Didn’t I tell you about that? Ahh well, it happenstanced like this. As I have told folk countless times, Ted Bear Esq. and I fell in love when I was two and he was new - on my actual birthday, amazingly. (Now there was a matchless milestone moment, if ever I’ve seen one.) So I loved him for a few decades before I loaned him to my actual humanoid-type youngest son. NOT, you understand, whilst said ‘human’ son was still a baby and might have slobbered and sicked up and goodness knows what, all over Ted. No, if memory serves me well, this son had Ted to watch over him through the night for only a short time before THE terrible trauma happened. It was all due to overly boisterous boys getting carried away on a sleepover at our place. It's all very well for boys to be boys, BUT… in a childish version of macho muscle flexing (or otherwise rough-house shenanigans), the neighbour’s so-called human kid got carried away and ripped Ted’s nose completely off his face. Ohh, the agonising pain this caused. Ted actually whispered in my ear that it was all but unbearable. There were tears - and barely muffled screams. The angst in the air was so thick you’d have needed a chainsaw to break through it. And Ted Bear Esq. didn’t look too happy, either.

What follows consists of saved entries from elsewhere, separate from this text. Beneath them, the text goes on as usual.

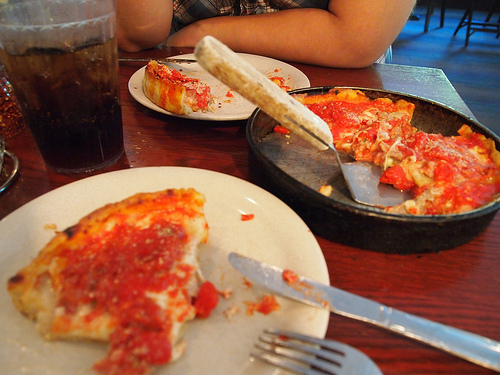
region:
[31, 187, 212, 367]
this is a pizza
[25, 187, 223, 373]
the pizza is sliced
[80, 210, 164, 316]
the pizza is red in color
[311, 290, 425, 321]
this is a knife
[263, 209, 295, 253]
this is a plate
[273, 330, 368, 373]
this is a fork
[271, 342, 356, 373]
the fork is metallic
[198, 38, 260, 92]
the handle is wooden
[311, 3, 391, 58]
this is a hand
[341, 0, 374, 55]
the hand is white in color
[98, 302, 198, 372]
This is a piece of pizza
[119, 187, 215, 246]
This is a piece of pizza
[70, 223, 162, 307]
This is a piece of pizza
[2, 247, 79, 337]
This is a piece of pizza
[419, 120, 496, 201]
This is a piece of pizza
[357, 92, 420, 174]
This is a piece of pizza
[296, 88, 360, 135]
This is a piece of pizza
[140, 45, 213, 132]
This is a piece of pizza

There were no anaesthetics for teddy bears back in those days (don’t think they’re too thick on the ground even in today’s brave new technological world), but I pretended the first puncture would numb all, and felt Ted believed me. Certainly, he stoically accepted all that followed, and didn’t move a muscle as I performed precise plastic surgery, despite having to stop now and then to mop my tears. Best we don’t dwell on that moment. Ted and I tend to get a tad emotional at the memory.

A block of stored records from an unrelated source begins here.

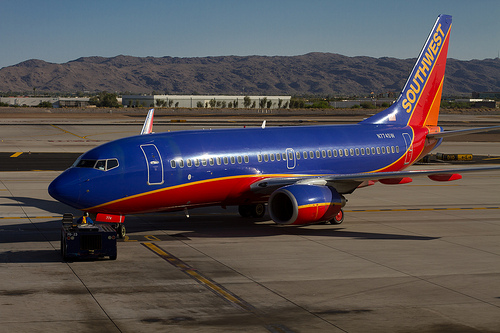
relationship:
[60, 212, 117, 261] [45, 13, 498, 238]
vehicle used to pushed a plane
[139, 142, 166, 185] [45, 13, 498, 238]
cabin door of plane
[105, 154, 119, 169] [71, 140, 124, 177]
window to cockpit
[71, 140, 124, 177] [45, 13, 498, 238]
cockpit on a plane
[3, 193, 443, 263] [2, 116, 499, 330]
shadow on tarmac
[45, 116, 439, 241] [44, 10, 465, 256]
paint on plane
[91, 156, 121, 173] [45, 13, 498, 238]
window on plane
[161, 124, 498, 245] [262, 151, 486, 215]
stripe on wing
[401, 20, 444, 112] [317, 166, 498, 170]
word on wing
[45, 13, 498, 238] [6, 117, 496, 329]
plane on runway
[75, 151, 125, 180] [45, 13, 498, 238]
cockpit of plane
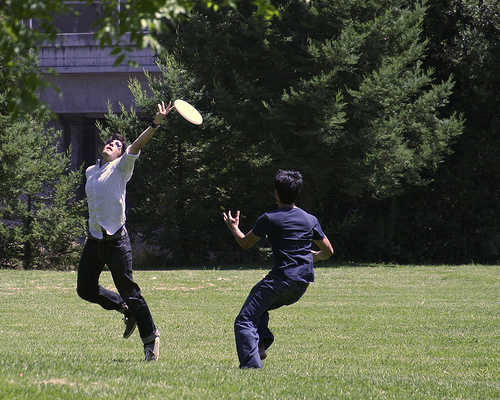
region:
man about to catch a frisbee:
[60, 92, 212, 349]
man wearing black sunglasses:
[96, 133, 137, 150]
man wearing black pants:
[61, 226, 169, 328]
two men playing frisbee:
[58, 96, 340, 379]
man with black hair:
[256, 166, 314, 210]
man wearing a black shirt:
[247, 208, 324, 278]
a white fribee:
[172, 86, 212, 130]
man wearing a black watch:
[146, 118, 165, 137]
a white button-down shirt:
[81, 155, 147, 232]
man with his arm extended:
[81, 86, 207, 188]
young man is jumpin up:
[75, 97, 177, 349]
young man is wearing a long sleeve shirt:
[82, 145, 138, 240]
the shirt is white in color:
[83, 143, 135, 238]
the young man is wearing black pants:
[71, 223, 159, 342]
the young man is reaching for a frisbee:
[70, 97, 177, 187]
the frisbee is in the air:
[171, 96, 206, 125]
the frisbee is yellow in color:
[172, 96, 204, 126]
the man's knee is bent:
[71, 231, 139, 320]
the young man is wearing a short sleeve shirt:
[253, 196, 325, 286]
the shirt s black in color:
[246, 208, 327, 279]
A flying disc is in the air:
[171, 85, 215, 146]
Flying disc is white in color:
[163, 89, 210, 136]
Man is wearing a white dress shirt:
[63, 145, 145, 252]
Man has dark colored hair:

The glasses are a later addition… MUCH later. His eyes stood up to the ageing process quite magnificently, but all good things must come to an end. Once again, it was his short arms that dictated the need for visual assistance. It was impossible for him to hold the newspaper far enough away to check his football team's scores, quarter by quarter. No matter that he'd seen the whole game, twice (the second being the evening sports replays), he still HAD to read all about it, too. He smartly overcame any self-consciousness he initially felt, fronting up to the other knitted and furry kids; his footy insights being far more important than false ego-tripping. Ted has always known the benefits of baring your deepest inner being (remember, he does hold ALL my secrets and dreams and tears and has never spilled the beans on any one of them).
Meanwhile, back at the ‘last wishes’ department, I explained once again (surely must have been the 42nd time) why we’re being cremated, Ted and I, when I snuff it. There are two major reasons.

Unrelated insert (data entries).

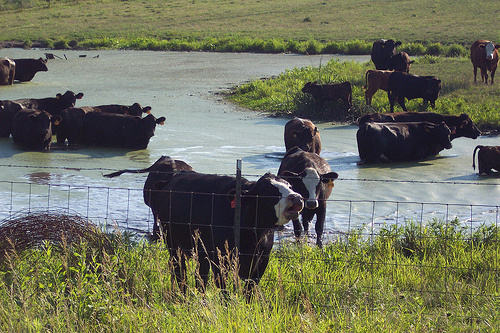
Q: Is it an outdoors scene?
A: Yes, it is outdoors.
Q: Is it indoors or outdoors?
A: It is outdoors.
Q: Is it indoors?
A: No, it is outdoors.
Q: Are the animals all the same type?
A: Yes, all the animals are cows.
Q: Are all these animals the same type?
A: Yes, all the animals are cows.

One of my earliest memories was observation from my kiddy pusher of Mum and Dad visiting the grave of my little brother who didn’t make it to two years old. Previously smiling and happy, their faces would sadden, tears would fall and the heaviest of silences surround them as they carefully arranged flowers on his final milestone. I couldn't blame them. The poor little chap had died in my mother's arms. I vowed to myself I would never have a grave to make people sad, figuring I’d hopefully dwell in a small corner of their hearts, and on occasions, folk might fetch out my memory and smile at the thought of a happy or silly or funny moment we’d shared. I just know Ted feels the same.
“And the other reason - my golden beauty - is that I don’t believe anyone else will EVER love you like I have, and I’m not prepared to take the risk that I’m right.”
I kiss Ted’s head, and though nobody else can see it, he nods and smiles happily, and we snuggle even tighter.